Document —

So, those kind of exchanges were going on all the time.

So, it's very, it's a wonderful period.

And I feel now, maybe with any luck, we're moving into a similar period now.

Ian, talking there where we're talking about art and science, Natalie Angia, in her book, The Canon, about an introduction, reintroduction to the sciences, she said that she found it interesting that people would often say, You take your children to the science museum, and then when they get to a certain age, they don't have to go to the science museum, they take them to the art museums instead, because they've grown up and and they're going to look at paintings.

And I wonder how do you feel when you wander around the science?

Is there still that clash?

Is there still that idea that science is the fun thing for kids?

And then, once you're grown up, you look at the existential angst of some 19th-century painter?

Well, I think there is a bit of that still.

Even within the science world, it gets irritating.

I mean, people say that they take their very young children to look at butterflies at the Natural History Museum, and then they move on to

Watt and steam engines.

Of course, it is pretty bizarre.

But you know, the thing that I think that's breaking down, because especially in this part of London, you've got

probably the world's greatest science museum, the world's greatest design museum, and you know, probably the world's greatest natural history museum, and what you discover is that actually people move between those museums in a very fluid way.

So, in fact, it's not quite as rigid as it used to be.

Do you think that science is valued culturally as much as it should be?

We've talked about these great museums.

I mean, it always seems to me that you know, colouring in and shouting in a shrill voice is valued.

It seems like higher culture than science in certain circles.

There's a reason you're never going to do a show called The Wonders of Art, isn't it?

I have a kind of obscure answer to your question.

I'm old enough to remember the 1960s where there was a lot of dreaming about what the future would look like.

And that coincided, I think not by accident, with the fact that we were going to the moon.

And the moon was so unreachable for all of human history.

And then all of a sudden, it was there.

And we were headed there.

And there were funded programs that would make it happen.

And I think that opened a lid to our contained imagination for what kind of future we might invent for ourselves.

And so I remember seeing images of monorails, right, and helicopters and planes in the sky.

And this is before jets were common.

And, you know, there were motorized walkways.

And I said, I want to live in that future.

And then recently I was at the airport, and they're motorized walkways, and they're flying things and I said I am living in that a large part of that future.

But why am I not taken by every moment of it?

It's because when it comes on, it comes on sort of gradually and then you grow accustomed to it.

And it's the growing accustomed to it that I think prevents us from waking up astonished by the level that science has impacted our daily lives.

Requirements —
**A.** From the transcript about science and art, list the kinds of museum that the speaker calls "the world's greatest" in this part of London.
**B.** Retype the part of the transcript starting at "Is there still that idea" and ending at "some 19th-century painter?".
The records are not needed.

Record extracts —
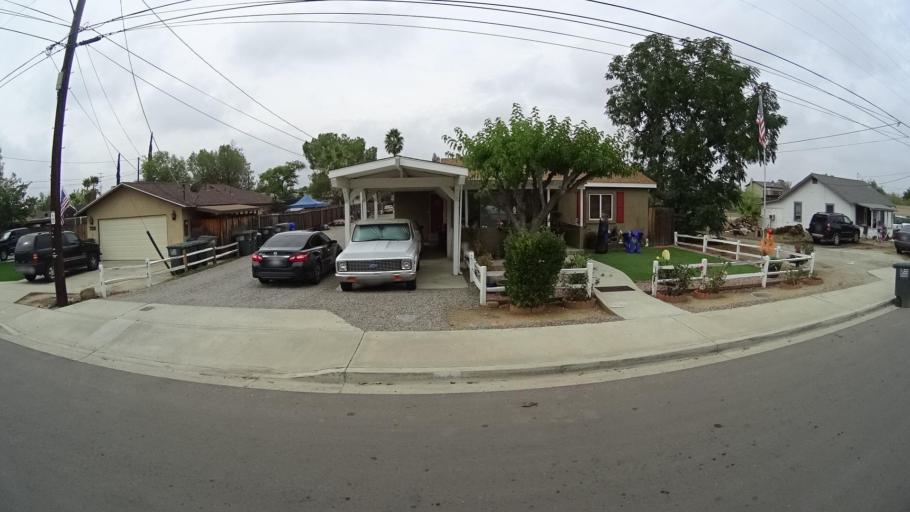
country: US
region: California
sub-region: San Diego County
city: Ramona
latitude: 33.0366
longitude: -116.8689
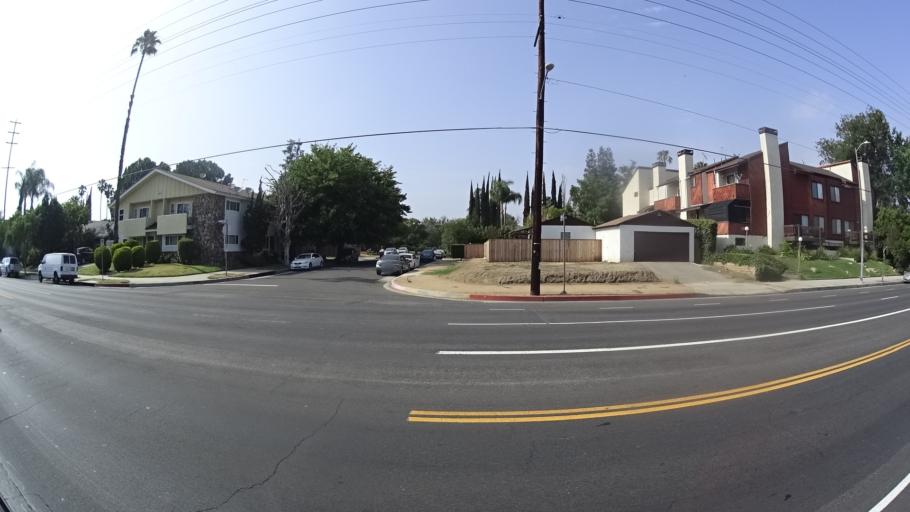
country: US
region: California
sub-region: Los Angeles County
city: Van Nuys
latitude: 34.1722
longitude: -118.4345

---

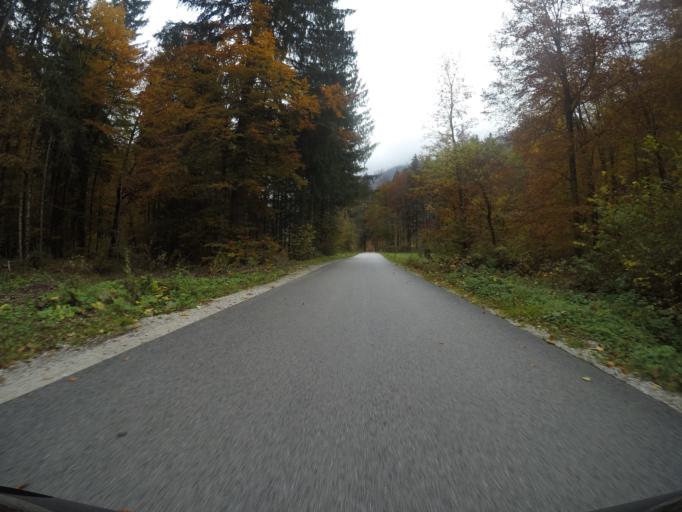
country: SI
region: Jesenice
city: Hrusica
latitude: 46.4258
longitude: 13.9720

Solutions to each task —
**A.**
- Science museum
- Design museum
- Natural history museum

**B.**
Is there still that idea that science is the fun thing for kids?

And then, once you're grown up, you look at the existential angst of some 19th-century painter?